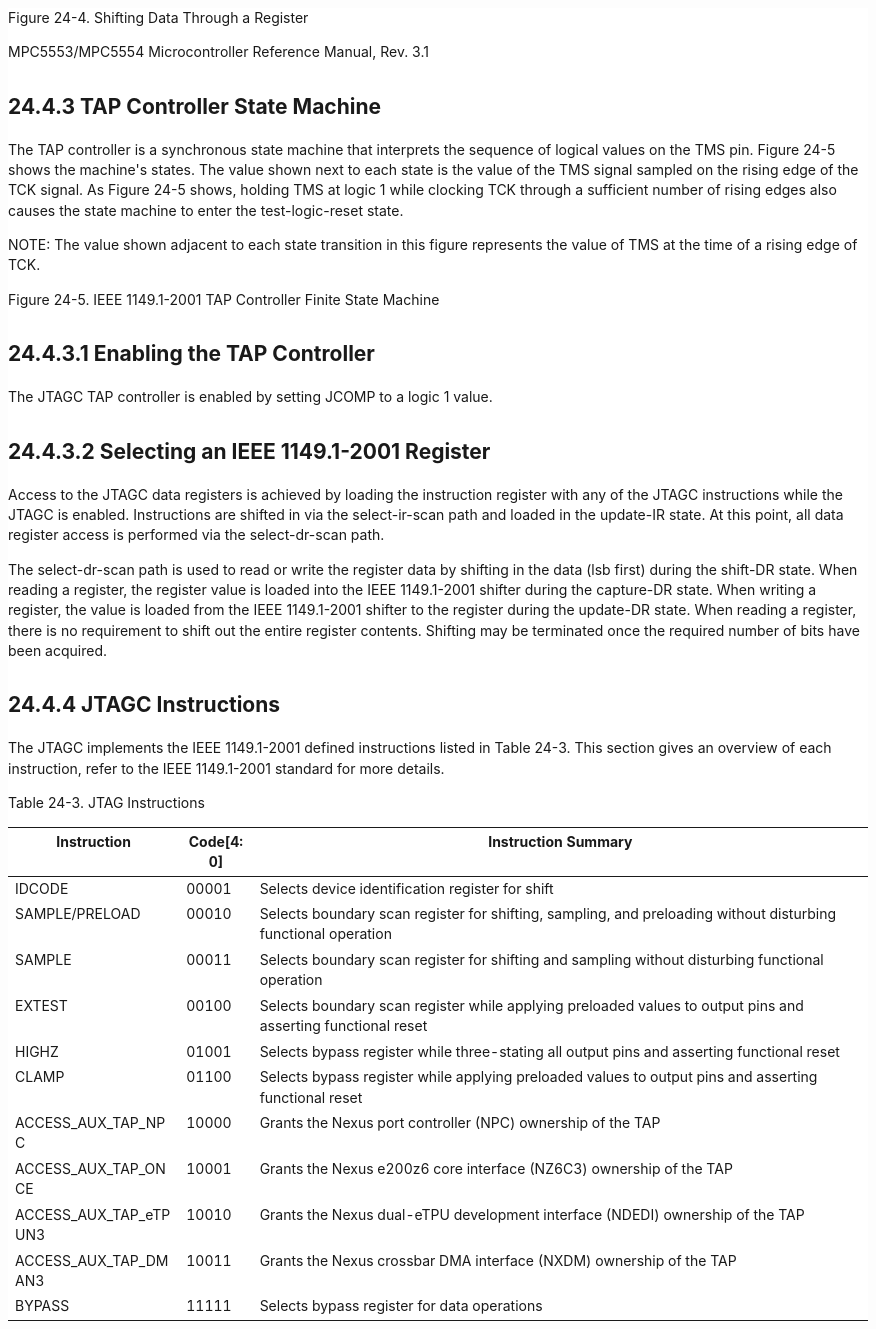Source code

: Figure 24-4. Shifting Data Through a Register



MPC5553/MPC5554 Microcontroller Reference Manual, Rev. 3.1

## 24.4.3 TAP Controller State Machine

The TAP controller is a synchronous state machine that interprets the sequence of logical values on the TMS pin. Figure 24-5 shows the machine's states. The value shown next to each state is the value of the TMS signal sampled on the rising edge of the TCK signal. As Figure 24-5 shows, holding TMS at logic 1 while clocking TCK through a sufficient number of rising edges also causes the state machine to enter the test-logic-reset state.

NOTE: The value shown adjacent to each state transition in this figure represents the value of TMS at the time of a rising edge of TCK.



Figure 24-5. IEEE 1149.1-2001 TAP Controller Finite State Machine

## 24.4.3.1 Enabling the TAP Controller

The JTAGC TAP controller is enabled by setting JCOMP to a logic 1 value.

## 24.4.3.2 Selecting an IEEE 1149.1-2001 Register

Access to the JTAGC data registers is achieved by loading the instruction register with any of the JTAGC instructions while the JTAGC is enabled. Instructions are shifted in via the select-ir-scan path and loaded in the update-IR state. At this point, all data register access is performed via the select-dr-scan path.

The select-dr-scan path is used to read or write the register data by shifting in the data (lsb first) during the shift-DR state. When reading a register, the register value is loaded into the IEEE 1149.1-2001 shifter during the capture-DR state. When writing a register, the value is loaded from the IEEE 1149.1-2001 shifter to the register during the update-DR state. When reading a register, there is no requirement to shift out the entire register contents. Shifting may be terminated once the required number of bits have been acquired.

## 24.4.4 JTAGC Instructions

The JTAGC implements the IEEE 1149.1-2001 defined instructions listed in Table 24-3. This section gives an overview of each instruction, refer to the IEEE 1149.1-2001 standard for more details.

Table 24-3. JTAG Instructions

| Instruction              | Code[4:0]           | Instruction Summary                                                                                           |
|--------------------------|---------------------|---------------------------------------------------------------------------------------------------------------|
| IDCODE                   | 00001               | Selects device identification register for shift                                                              |
| SAMPLE/PRELOAD           | 00010               | Selects boundary scan register for shifting, sampling, and preloading without disturbing functional operation |
| SAMPLE                   | 00011               | Selects boundary scan register for shifting and sampling without disturbing functional operation              |
| EXTEST                   | 00100               | Selects boundary scan register while applying preloaded values to output pins and asserting functional reset  |
| HIGHZ                    | 01001               | Selects bypass register while three-stating all output pins and asserting functional reset                    |
| CLAMP                    | 01100               | Selects bypass register while applying preloaded values to output pins and asserting functional reset         |
| ACCESS_AUX_TAP_NPC       | 10000               | Grants the Nexus port controller (NPC) ownership of the TAP                                                   |
| ACCESS_AUX_TAP_ONCE      | 10001               | Grants the Nexus e200z6 core interface (NZ6C3) ownership of the TAP                                           |
| ACCESS_AUX_TAP_eTPUN3    | 10010               | Grants the Nexus dual-eTPU development interface (NDEDI) ownership of the TAP                                 |
| ACCESS_AUX_TAP_DMAN3     | 10011               | Grants the Nexus crossbar DMA interface (NXDM) ownership of the TAP                                           |
| BYPASS                   | 11111               | Selects bypass register for data operations                                                                   |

**********

Keeping every character as it is, restate the lines above that run from the line with "MPC5553/MPC5554 Microcontroller Reference" through the line with "Table 24-3. JTAG Instructions", both included, and nothing else.

Task result:
MPC5553/MPC5554 Microcontroller Reference Manual, Rev. 3.1

## 24.4.3 TAP Controller State Machine

The TAP controller is a synchronous state machine that interprets the sequence of logical values on the TMS pin. Figure 24-5 shows the machine's states. The value shown next to each state is the value of the TMS signal sampled on the rising edge of the TCK signal. As Figure 24-5 shows, holding TMS at logic 1 while clocking TCK through a sufficient number of rising edges also causes the state machine to enter the test-logic-reset state.

NOTE: The value shown adjacent to each state transition in this figure represents the value of TMS at the time of a rising edge of TCK.



Figure 24-5. IEEE 1149.1-2001 TAP Controller Finite State Machine

## 24.4.3.1 Enabling the TAP Controller

The JTAGC TAP controller is enabled by setting JCOMP to a logic 1 value.

## 24.4.3.2 Selecting an IEEE 1149.1-2001 Register

Access to the JTAGC data registers is achieved by loading the instruction register with any of the JTAGC instructions while the JTAGC is enabled. Instructions are shifted in via the select-ir-scan path and loaded in the update-IR state. At this point, all data register access is performed via the select-dr-scan path.

The select-dr-scan path is used to read or write the register data by shifting in the data (lsb first) during the shift-DR state. When reading a register, the register value is loaded into the IEEE 1149.1-2001 shifter during the capture-DR state. When writing a register, the value is loaded from the IEEE 1149.1-2001 shifter to the register during the update-DR state. When reading a register, there is no requirement to shift out the entire register contents. Shifting may be terminated once the required number of bits have been acquired.

## 24.4.4 JTAGC Instructions

The JTAGC implements the IEEE 1149.1-2001 defined instructions listed in Table 24-3. This section gives an overview of each instruction, refer to the IEEE 1149.1-2001 standard for more details.

Table 24-3. JTAG Instructions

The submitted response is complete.